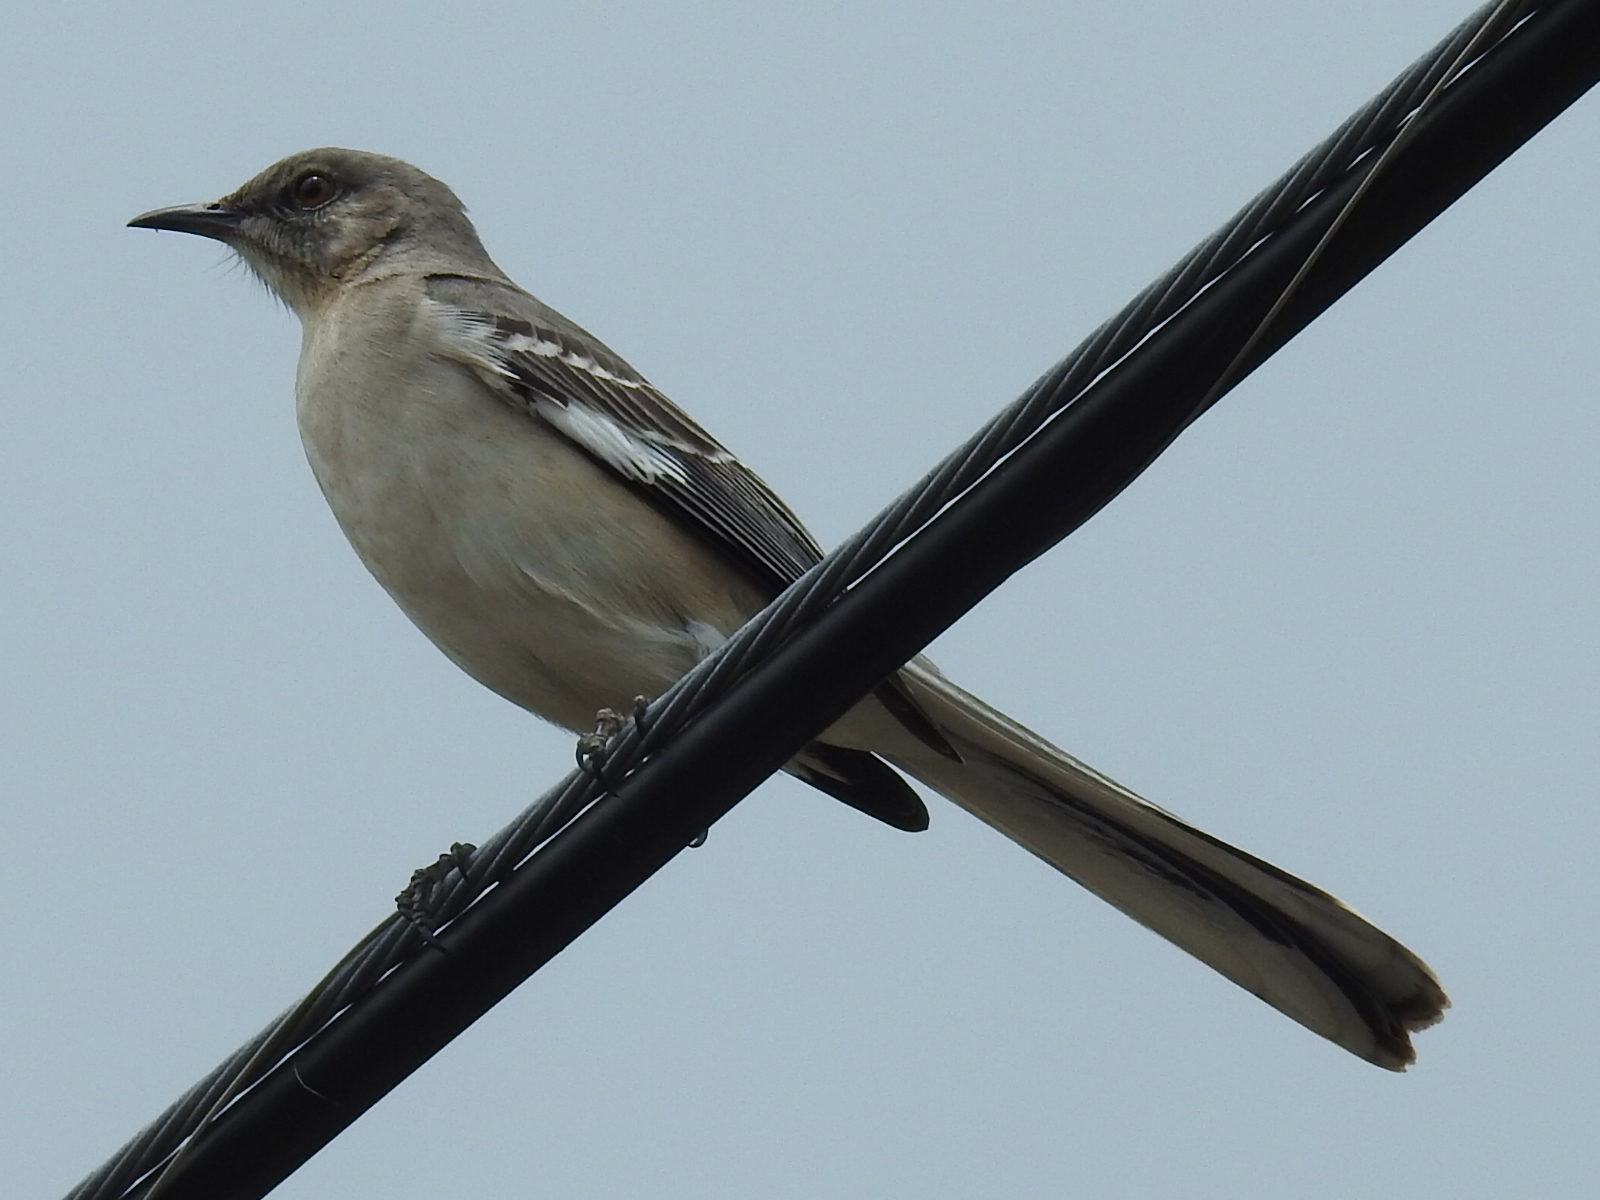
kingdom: Animalia
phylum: Chordata
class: Aves
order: Passeriformes
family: Mimidae
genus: Mimus
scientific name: Mimus polyglottos
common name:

● Exercise description: Write out the lines above word for word, but leave out the picture.

● Solved problem:
kingdom: Animalia
phylum: Chordata
class: Aves
order: Passeriformes
family: Mimidae
genus: Mimus
scientific name: Mimus polyglottos
common name:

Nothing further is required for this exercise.